Rewrite the text lines from every row below as a single numbered list, omitting blank lines. Leave the pictures out of the answer.

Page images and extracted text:
◇ ◇ ◇ ◇ ◇ ◇ ◇
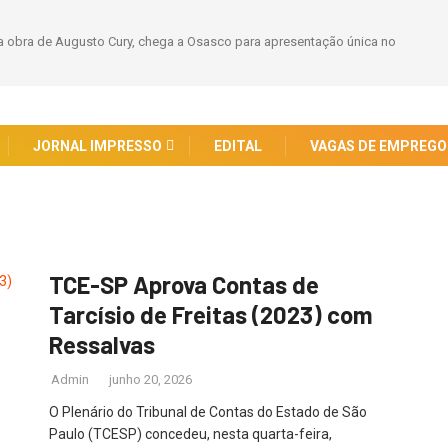
 obra de Augusto Cury, chega a Osasco para apresentação única no
JORNAL IMPRESSO
EDITAL
VAGAS DE EMPREGO
TCE-SP Aprova Contas de
Tarcísio de Freitas (2023) com
Ressalvas
Admin
junho 20, 2026
O Plenário do Tribunal de Contas do Estado de São
Paulo (TCESP) concedeu, nesta quarta-feira,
◇ ◇ ◇ ◇ ◇ ◇ ◇
# Task output
1.  obra de Augusto Cury, chega a Osasco para apresentação única no
2. JORNAL IMPRESSO
3. EDITAL
4. VAGAS DE EMPREGO
5. TCE-SP Aprova Contas de
6. Tarcísio de Freitas (2023) com
7. Ressalvas
8. Admin
9. junho 20, 2026
10. O Plenário do Tribunal de Contas do Estado de São
11. Paulo (TCESP) concedeu, nesta quarta-feira,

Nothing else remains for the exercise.